Summary(provided by publisher): Agnes doesn't know it, but she only has one hundred days left to live. When she was just a baby, she was diagnosed with Progeria, a rare disease that causes her body to age at roughly ten times the normal rate. Now nearly sixteen years old, Agnes has already exceeded her life expectancy.
Moira has been Agnes’s best friend and protector since they were in elementary school. Due to her disorder, Agnes is still physically small, but Moira is big. Too big for her own liking. So big that people call her names. With her goth makeup and all-black clothes, Moira acts like she doesn’t care. But she does.
Boone was friends with both girls in the past, but that was a long time ago—before he did the thing that turned Agnes and Moira against him, before his dad died, before his mom got too sad to leave the house.
An unexpected event brings Agnes and Moira back together with Boone, but when romantic feelings start to develop, the trio’s friendship is put to the test.
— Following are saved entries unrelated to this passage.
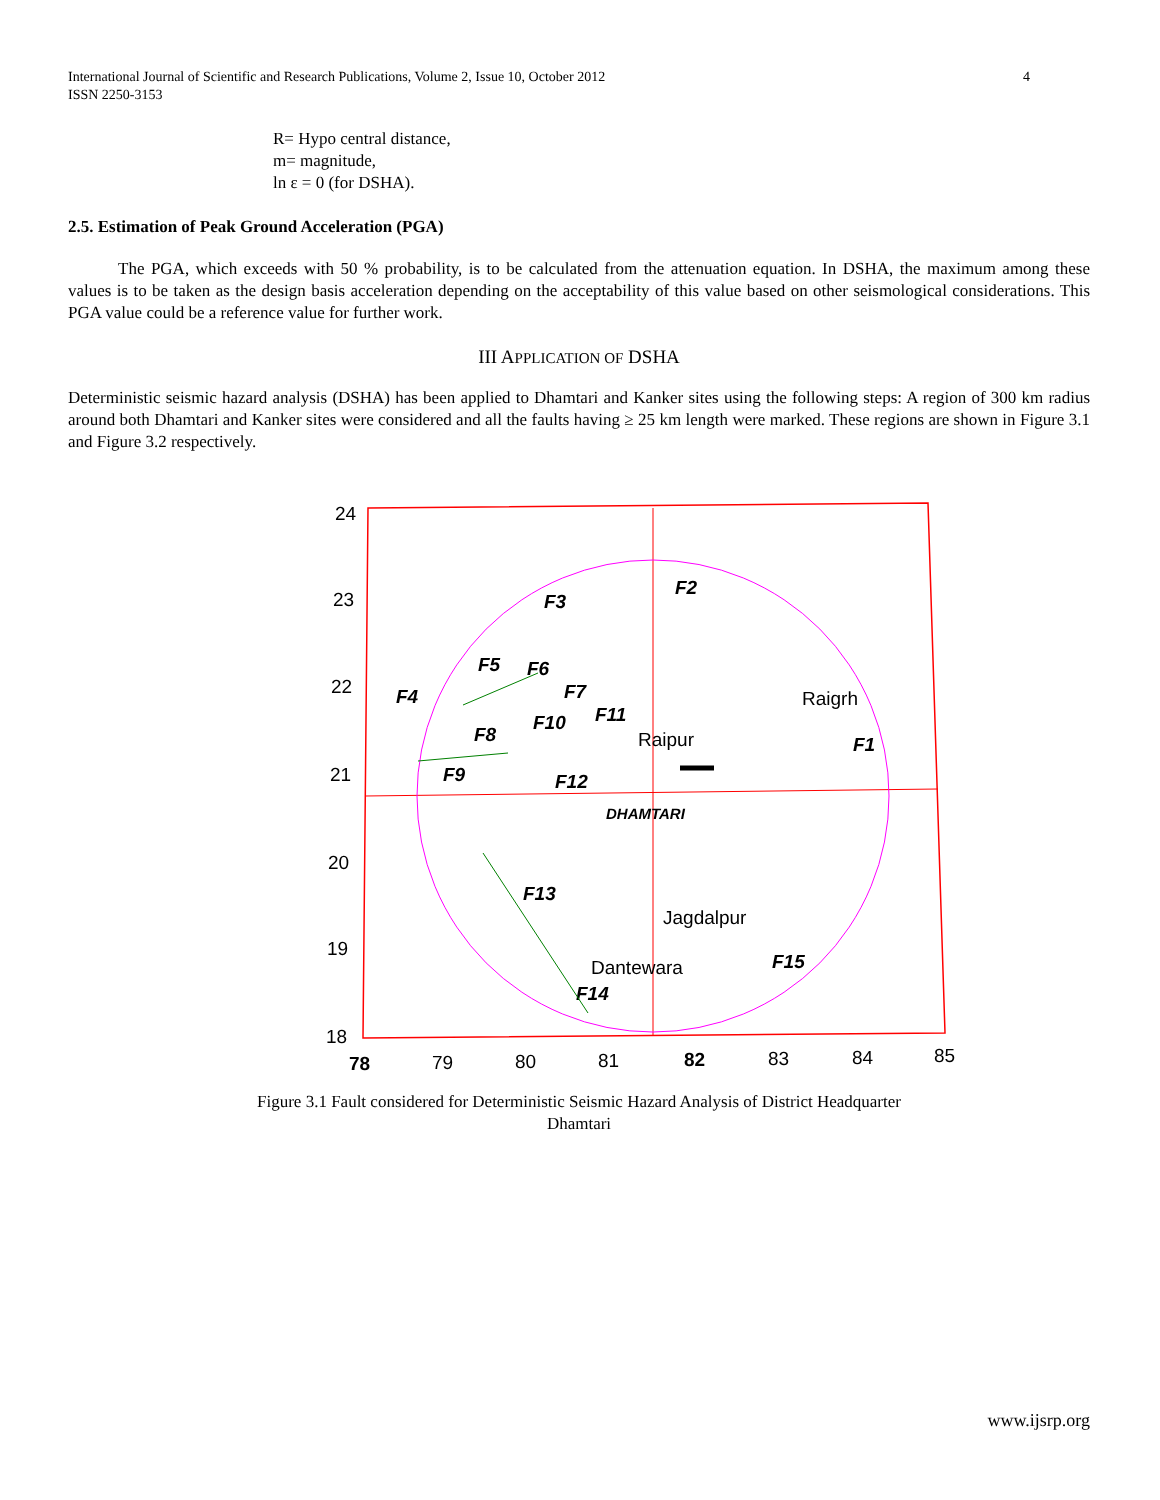4 International Journal of Scientific and Research Publications, Volume 2, Issue 10, October 2012
ISSN 2250-3153
R= Hypo central distance,
m= magnitude,
ln ε = 0 (for DSHA).
2.5. Estimation of Peak Ground Acceleration (PGA)
The PGA, which exceeds with 50 % probability, is to be calculated from the attenuation equation. In DSHA, the maximum among these values is to be taken as the design basis acceleration depending on the acceptability of this value based on other seismological considerations. This PGA value could be a reference value for further work.
III APPLICATION OF DSHA
Deterministic seismic hazard analysis (DSHA) has been applied to Dhamtari and Kanker sites using the following steps: A region of 300 km radius around both Dhamtari and Kanker sites were considered and all the faults having ≥ 25 km length were marked. These regions are shown in Figure 3.1 and Figure 3.2 respectively.
24
23
22
21
20
19
18
78
79
80
81
82
83
84
85
F3
F2
F5
F6
F4
F7
F11
F10
F8
F1
F9
F12
F13
F15
F14
DHAMTARI
Raigrh
Raipur
Jagdalpur
Dantewara
Figure 3.1 Fault considered for Deterministic Seismic Hazard Analysis of District Headquarter
Dhamtari
www.ijsrp.org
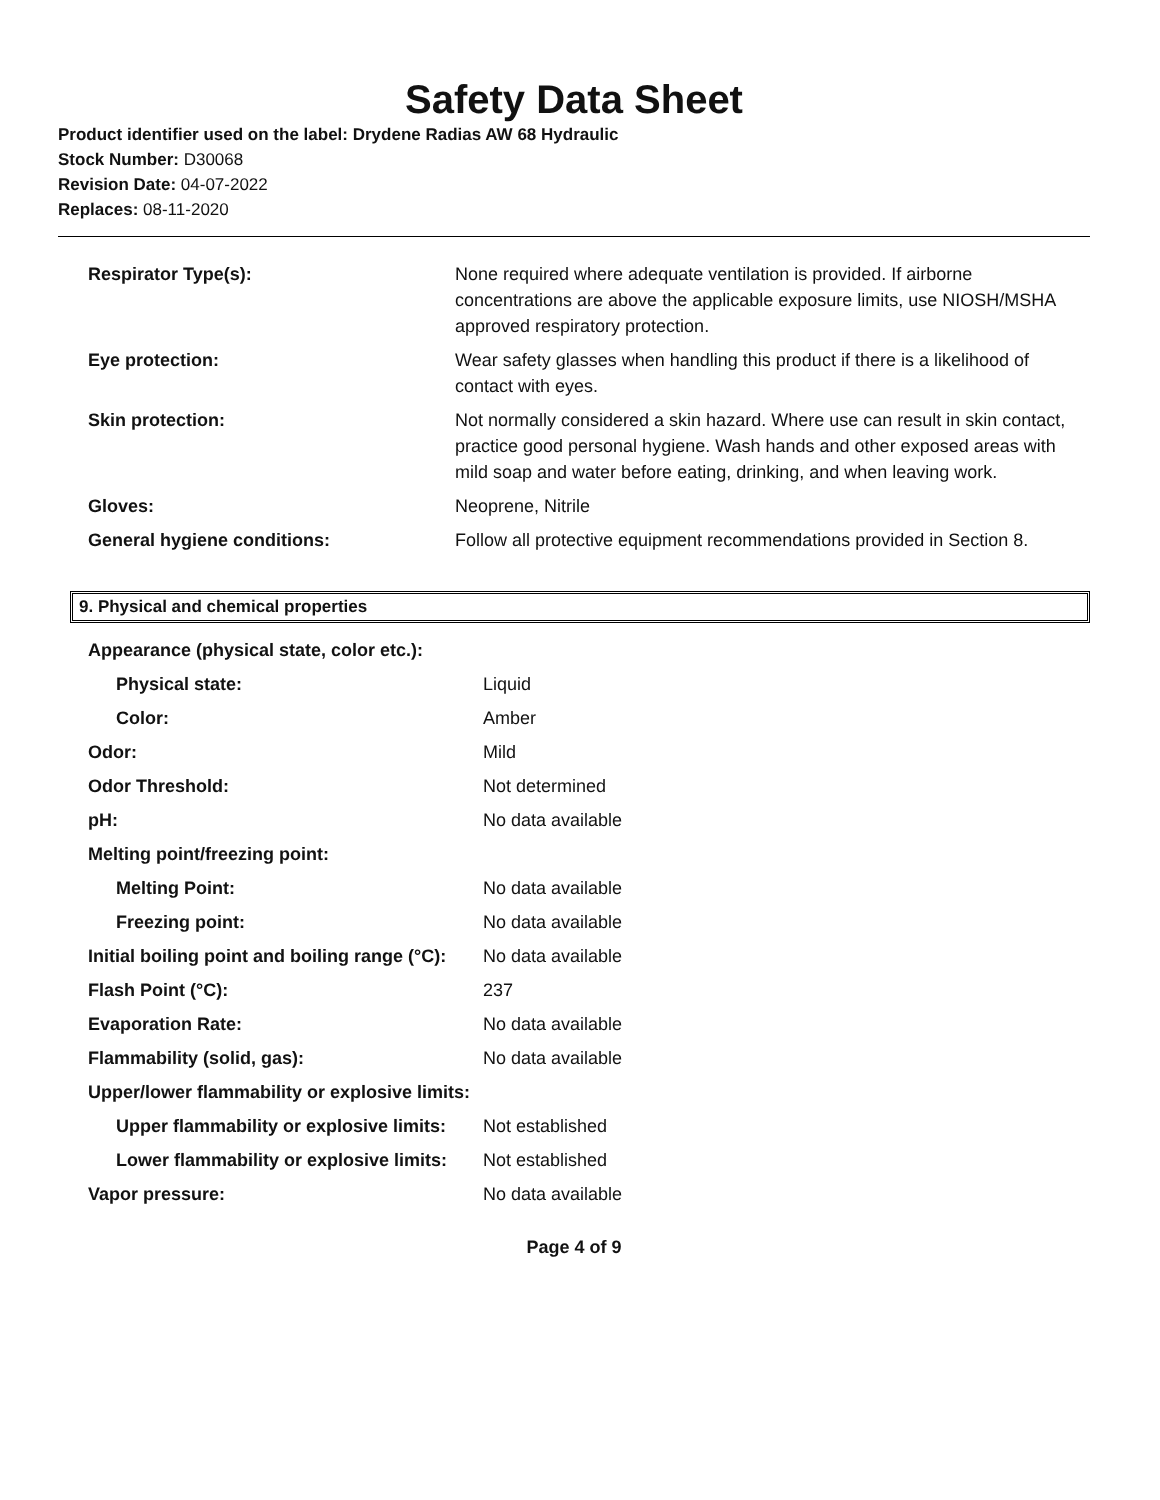Safety Data Sheet
Product identifier used on the label: Drydene Radias AW 68 Hydraulic
Stock Number: D30068
Revision Date: 04-07-2022
Replaces: 08-11-2020
| Respirator Type(s): | None required where adequate ventilation is provided. If airborne concentrations are above the applicable exposure limits, use NIOSH/MSHA approved respiratory protection. |
| Eye protection: | Wear safety glasses when handling this product if there is a likelihood of contact with eyes. |
| Skin protection: | Not normally considered a skin hazard. Where use can result in skin contact, practice good personal hygiene. Wash hands and other exposed areas with mild soap and water before eating, drinking, and when leaving work. |
| Gloves: | Neoprene, Nitrile |
| General hygiene conditions: | Follow all protective equipment recommendations provided in Section 8. |
9. Physical and chemical properties
| Appearance (physical state, color etc.): | |
| Physical state: | Liquid |
| Color: | Amber |
| Odor: | Mild |
| Odor Threshold: | Not determined |
| pH: | No data available |
| Melting point/freezing point: | |
| Melting Point: | No data available |
| Freezing point: | No data available |
| Initial boiling point and boiling range (°C): | No data available |
| Flash Point (°C): | 237 |
| Evaporation Rate: | No data available |
| Flammability (solid, gas): | No data available |
| Upper/lower flammability or explosive limits: | |
| Upper flammability or explosive limits: | Not established |
| Lower flammability or explosive limits: | Not established |
| Vapor pressure: | No data available |
Page 4 of 9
My opinion: This is probably the first book I've ever heard of that had a character with progeria, so I had high hopes. I was disappointed. Agnes is too well adjusted. She talks about wanting to have a normal teen experience but she's very accepting of her limits. She never gets frustrated, never wishes for more. Her disease seems to be the entire definition of her character. Mostly she serves as a foil for Moira and Boone. Her presence forces them to face their personality flaws and fears. They grow as people - Agnes doesn't. She doesn't even get a satisfying ending, a final arc. She just ends. The characters skew a little young and the plot lacks the depth and emotional complexity I've come to expect from teen novels. With the simple plot and lack of character development I'd have an easier time accepting it if it were aimed at a middle grade audience rather than teens.

More Information: 100 Days releases August 23.
Advance Reader Copy provided by NetGalley.